Colleen Young, Administrator of the Centre for Studies in Multiple Pathways is today’s guest writer.
Years ago, when attending teacher professional development sessions, the topic of student outcomes was rarely discussed. During the late 1970s and through to the mid 1980s, the majority of students either progressed to tertiary educational institutions, went straight into an apprenticeship, or found low-skilled work.
These days, while New Zealand continues to educate our youth with the “one-size-fits-all” education system, and while there continues to be an increasing number of students remaining in our senior secondary school with no intention of progressing to university, more questions need to be asked around the notion of student success. For example, we know that every student requires a certain standard of numeracy and literacy to be able to work in the current and future workplace. We know that critical thinking and problem solving skills are paramount learning tools which assist students in becoming successful in their future. We know that the creation of multiple learning pathways makes sense for a large group of students who will not attend our universities – so what are we doing to encourage this group of students to improve their success? Does student success have to be all about passing the three sciences, English and maths?

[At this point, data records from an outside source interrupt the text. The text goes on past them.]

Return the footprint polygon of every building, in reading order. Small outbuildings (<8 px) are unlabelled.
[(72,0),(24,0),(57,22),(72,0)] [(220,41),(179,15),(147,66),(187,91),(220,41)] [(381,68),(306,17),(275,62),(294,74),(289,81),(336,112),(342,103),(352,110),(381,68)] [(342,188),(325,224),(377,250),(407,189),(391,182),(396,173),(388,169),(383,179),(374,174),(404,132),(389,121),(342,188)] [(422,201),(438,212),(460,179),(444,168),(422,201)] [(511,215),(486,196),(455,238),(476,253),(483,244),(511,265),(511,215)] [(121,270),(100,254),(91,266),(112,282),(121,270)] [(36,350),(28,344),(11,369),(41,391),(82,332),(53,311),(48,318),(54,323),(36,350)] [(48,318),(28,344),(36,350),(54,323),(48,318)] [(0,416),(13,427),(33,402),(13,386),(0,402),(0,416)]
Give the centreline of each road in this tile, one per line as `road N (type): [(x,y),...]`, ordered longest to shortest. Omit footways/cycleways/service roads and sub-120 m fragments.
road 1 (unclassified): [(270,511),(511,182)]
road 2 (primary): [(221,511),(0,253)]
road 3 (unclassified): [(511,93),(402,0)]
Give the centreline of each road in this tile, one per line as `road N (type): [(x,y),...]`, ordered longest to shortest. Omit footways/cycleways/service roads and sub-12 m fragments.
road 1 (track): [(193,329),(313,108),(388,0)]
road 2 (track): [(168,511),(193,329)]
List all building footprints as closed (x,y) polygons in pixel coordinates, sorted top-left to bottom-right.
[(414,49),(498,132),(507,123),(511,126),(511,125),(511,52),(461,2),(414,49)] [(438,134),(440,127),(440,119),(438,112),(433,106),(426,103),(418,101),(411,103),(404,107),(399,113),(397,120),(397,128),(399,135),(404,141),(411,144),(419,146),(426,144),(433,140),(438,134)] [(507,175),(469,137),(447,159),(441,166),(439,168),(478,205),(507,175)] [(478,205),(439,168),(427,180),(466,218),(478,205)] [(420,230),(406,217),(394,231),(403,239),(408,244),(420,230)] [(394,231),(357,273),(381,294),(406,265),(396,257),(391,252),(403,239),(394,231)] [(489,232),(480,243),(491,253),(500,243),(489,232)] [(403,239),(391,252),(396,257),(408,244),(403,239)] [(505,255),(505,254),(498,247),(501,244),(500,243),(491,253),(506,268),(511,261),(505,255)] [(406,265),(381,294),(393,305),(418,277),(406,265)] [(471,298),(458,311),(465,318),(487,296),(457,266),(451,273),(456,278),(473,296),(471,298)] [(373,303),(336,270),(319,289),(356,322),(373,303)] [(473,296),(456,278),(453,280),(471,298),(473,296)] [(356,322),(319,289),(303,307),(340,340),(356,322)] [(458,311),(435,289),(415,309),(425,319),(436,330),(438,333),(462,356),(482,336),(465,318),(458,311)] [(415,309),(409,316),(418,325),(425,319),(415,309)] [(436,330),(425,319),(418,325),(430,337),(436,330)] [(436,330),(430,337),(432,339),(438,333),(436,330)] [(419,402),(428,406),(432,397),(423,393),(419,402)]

I would argue that it doesn’t. Student success can be, and should be, determined by student interests and what is best for the student, so they can progress to each next step until they reach a successful career outcome suited to them. Once a student has an opportunity to “try before he/she buys” student success ought to follow. In other words, when a student finds a course that they can be passionate about, usually they are more engaged in the learning process and success follows. But how does one know what they want to do if they have no idea what that task feels like to do, how long it takes and where the task leads to further down the track?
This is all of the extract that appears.